Pennsylvania needs an age verification law

For years, many felt that it was simply impossible to fight childhood porn exposure. The most that Pennsylvania has done was pass an actionless resolution in 2017, declaring it a public health crisis. Even parental controls, such as content filters, have proven to be ineffective. 

A recent report estimated that twelve percent of all websites on the entire internet are dedicated to pornography. In 2023, the adult and pornographic websites industry generated over $1.15 billion, matching the revenue of the NCAA. Online, we are met regularly with the industry’s aggressive ads, social media follow requests, DMs, and other digital advertising tactics. But it’s not only adults who are being targeted by big porn.

With most kids having some access to the internet, studies confirm that they are being exposed to pornography online as young as age seven. By age thirteen, the majority of children have been exposed. Most of these are by accident, but they have lasting impacts on young minds.

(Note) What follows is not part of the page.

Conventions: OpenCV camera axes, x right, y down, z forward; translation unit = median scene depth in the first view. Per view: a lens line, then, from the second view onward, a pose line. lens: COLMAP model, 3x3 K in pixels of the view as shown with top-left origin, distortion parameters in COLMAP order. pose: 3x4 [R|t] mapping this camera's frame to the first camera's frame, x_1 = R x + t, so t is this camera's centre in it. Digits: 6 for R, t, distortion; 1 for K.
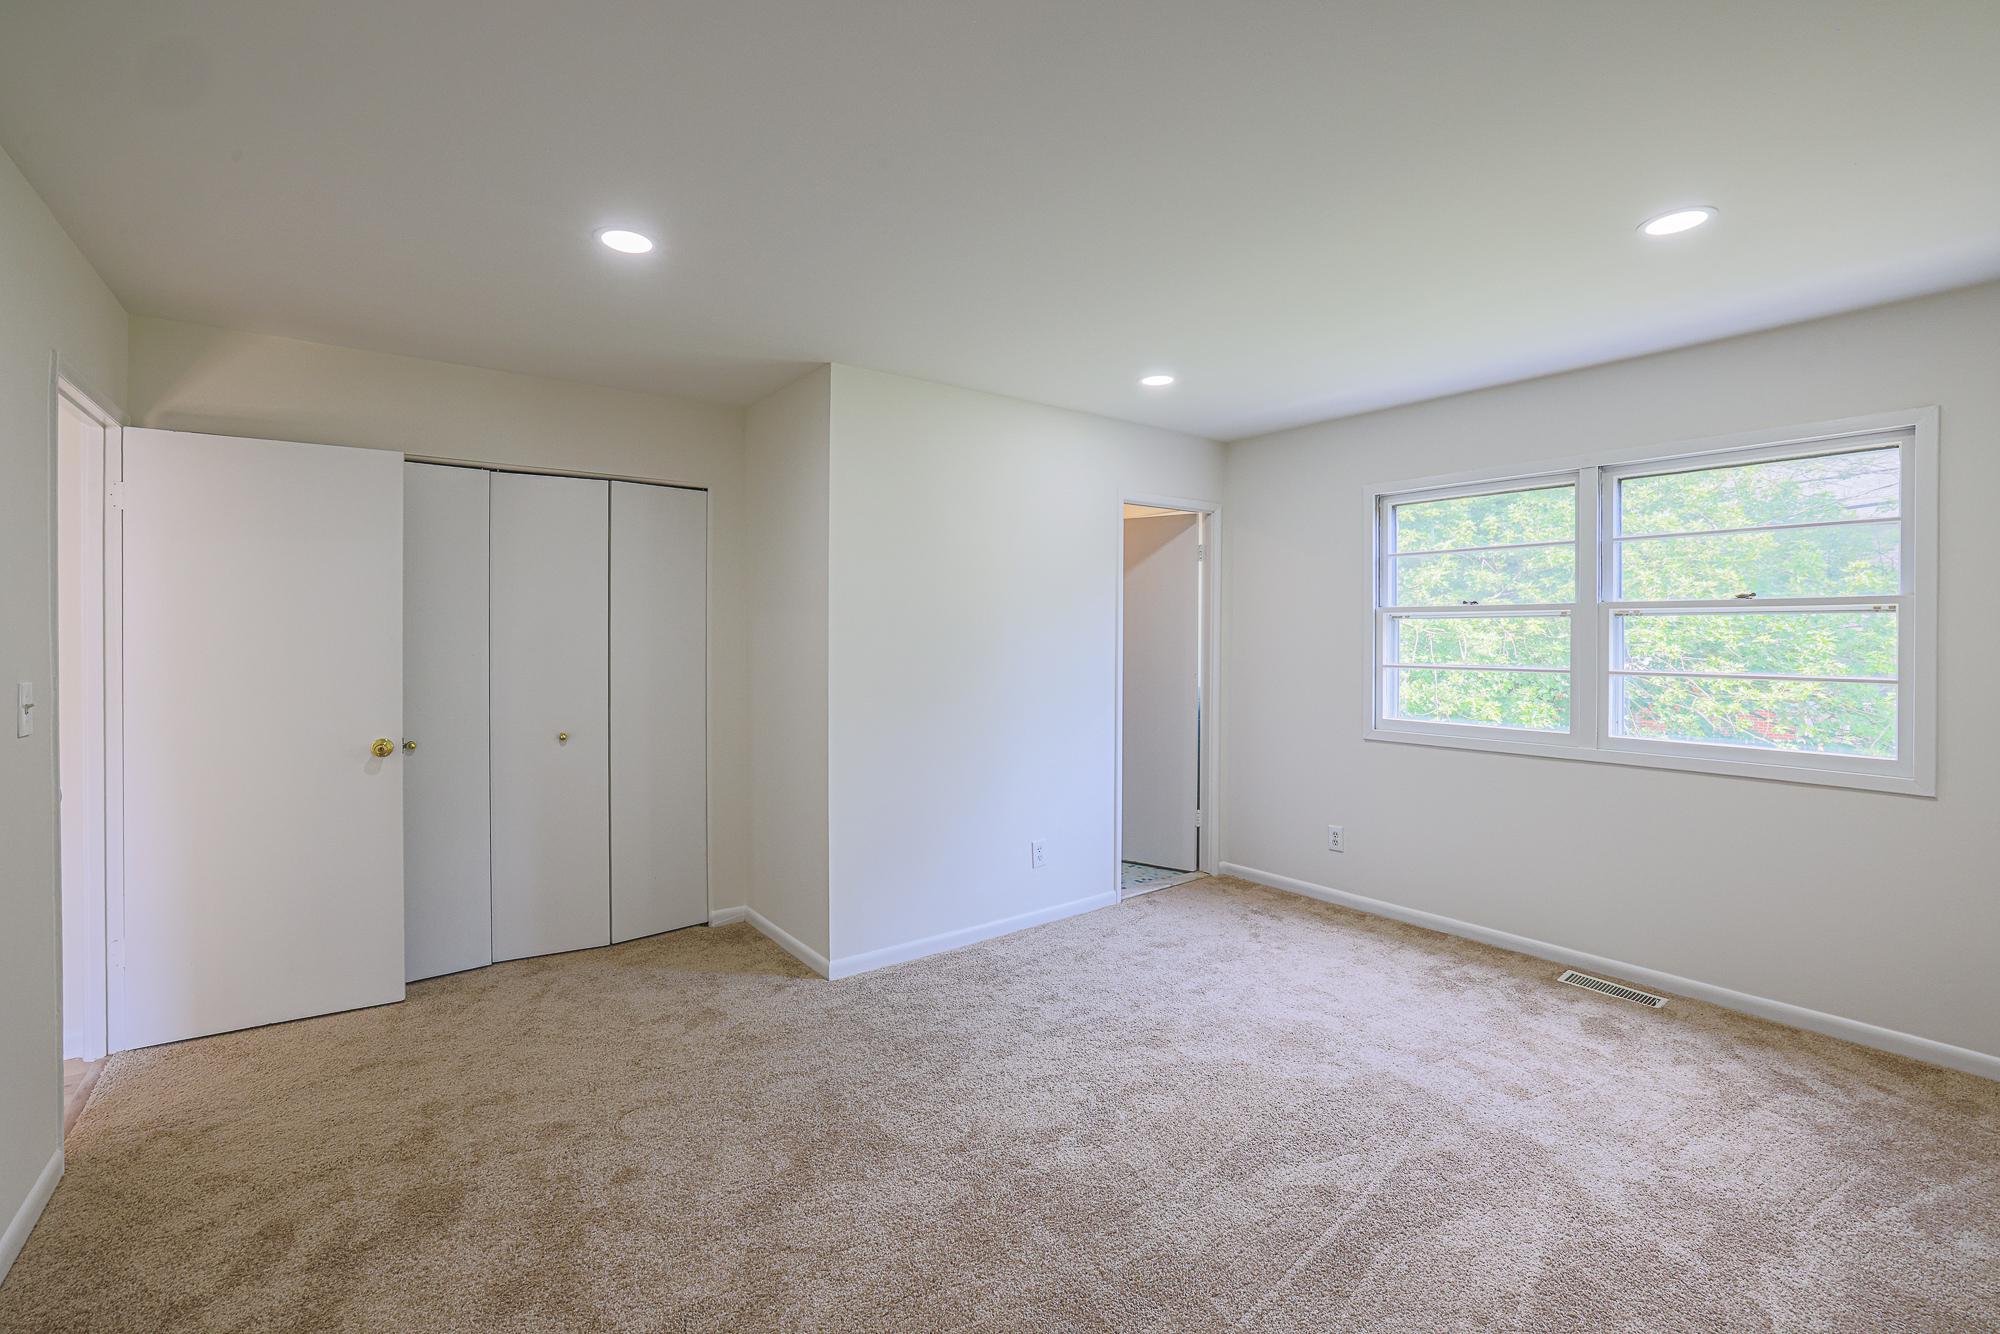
lens RADIAL K [[865.4, 0, 997.8], [0, 865.4, 655.4], [0, 0, 1]] dist [-0.044167, 0.018718]
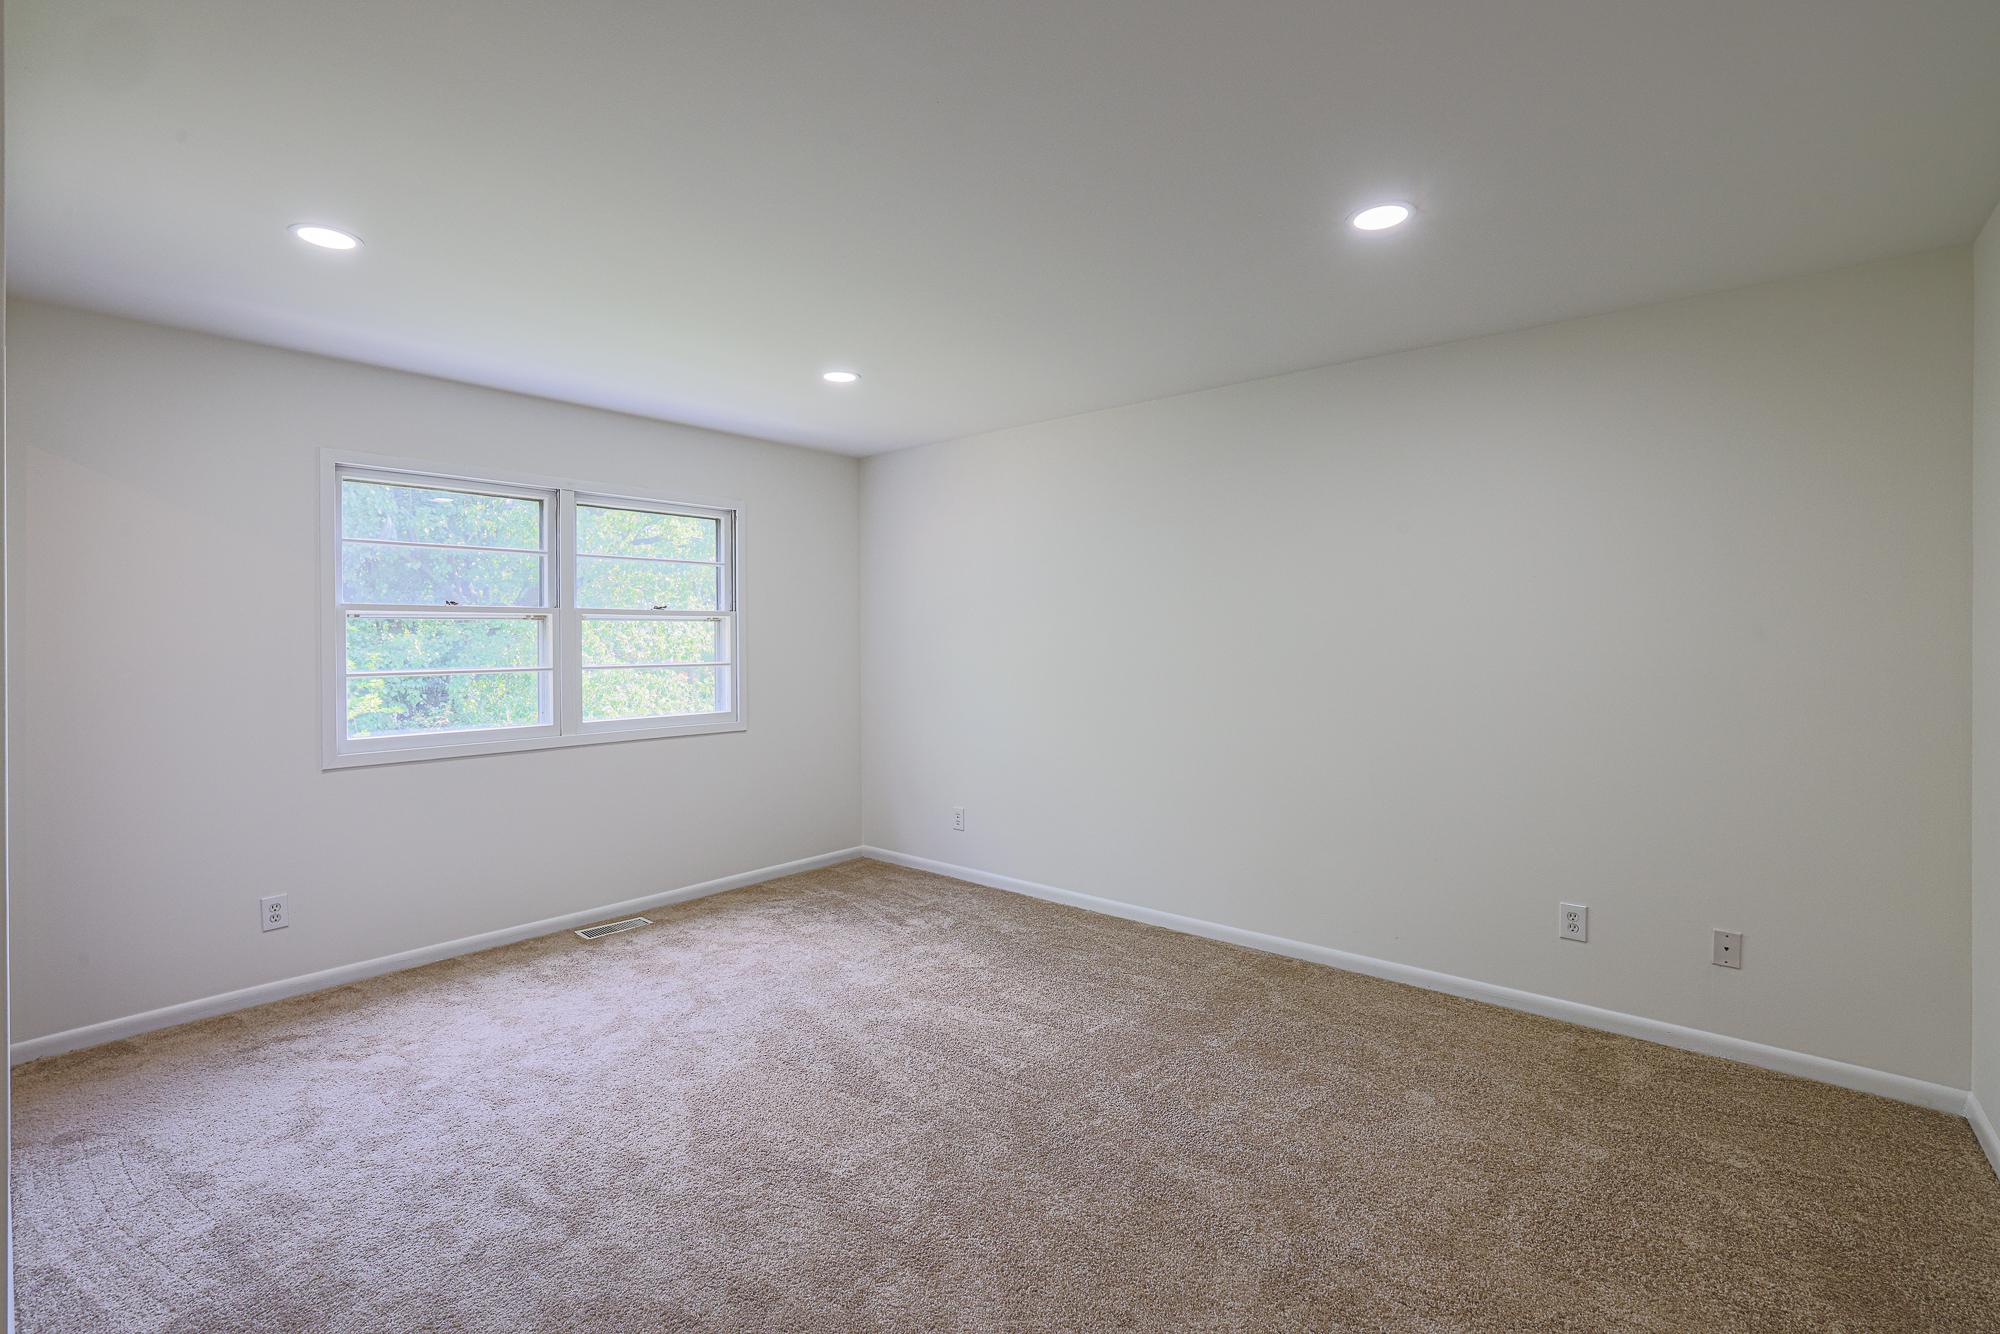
lens RADIAL K [[865.4, 0, 997.8], [0, 865.4, 655.4], [0, 0, 1]] dist [-0.044167, 0.018718]
pose [[-0.189543, -0.027094, 0.981499, -0.537604], [0.026221, 0.999123, 0.032644, -0.020061], [-0.981522, 0.031923, -0.188666, 0.640482]]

Pornography online is not only explicit. It’s extremely graphic. Research has estimated that 88.2 percent of pornographic videos depict sexual violence, while 48.7 percent of these same videos include some kind of verbal abuse. Use of porn correlates with a lack of positive self-image, an increase in divorce, and poor mental health, all of which are now at the highest levels ever recorded. Even worse, porn is known to be one of the most difficult addictions to break—brain scans have shown that porn affects the brain similarly to addictive drugs. 

The minds, worldviews, and morals of kids are under active formation during childhood. Early exposure to porn wires their brains for addiction, distorts how they understand love, and normalizes abuse. It’s a crippling and self-replicating public health crisis as more and more children grow up in this digital age. 

The outlook seemed bleak. But this changed with the passage of a simple Louisiana law in 2022.

With broad bipartisan support, Louisiana and 24 other states passed what is known as an age verification law. These laws require pornographic websites to verify that anyone attempting to gain access to explicit content is over the age of eighteen. It’s just like how physical stores selling alcohol, cigarettes, and yes, porn, in-person must check the IDs of their customers. Technology now enables this to be done digitally, accurately, and safely via a trusted third-party age verification provider. Similar digital age verification methods have already been used since 2019 for online gambling in Pennsylvania.

In the states that passed them, age verification laws have been successful. Traffic to large porn websites decreased. In some states, rather than enact these bare-minimum protections for children, porn sites have entirely pulled out. When the porn industry sued, the Supreme Court confirmed that age verification laws are not only constitutional, but that states have an “important” and “even compelling” interest in passing them. The Court made it clear: “No person — adult or child — has a First Amendment right to access speech that is obscene to minors without first submitting proof of age.”

We must protect children from the porn industry’s predatory advertising tactics. We must ensure that children cannot stumble onto graphic pornography online. We must stop children from being damaged by pornography exposure. Age verification is a surefire way to decrease pornography exposure by young children, whose exposure is often accidental. It doesn’t replace parental guidance and accountability. It’s an important step in the right direction. The well-being of our children must precede the conveniences of adults if we are to have the healthy, thriving society needed for a free republic.

Pennsylvania now finds itself in the minority of states without an age verification law. Bipartisan age verification legislation has been sponsored by Rep. Jill Cooper (R-Westmoreland) and Rep. Johanny Cepeda-Freytiz (D-Berks) in the House, and by Sen. Cris Dush (R-Cameron) and Sen. Judy Ward (R-Blair) in the Senate, with both bills currently in committee.

The legislature has the tools. The courts have given the green light. And the kids of Pennsylvania can’t wait. It’s time to pass an age verification law — and finally put Pennsylvania’s children ahead of the porn industry.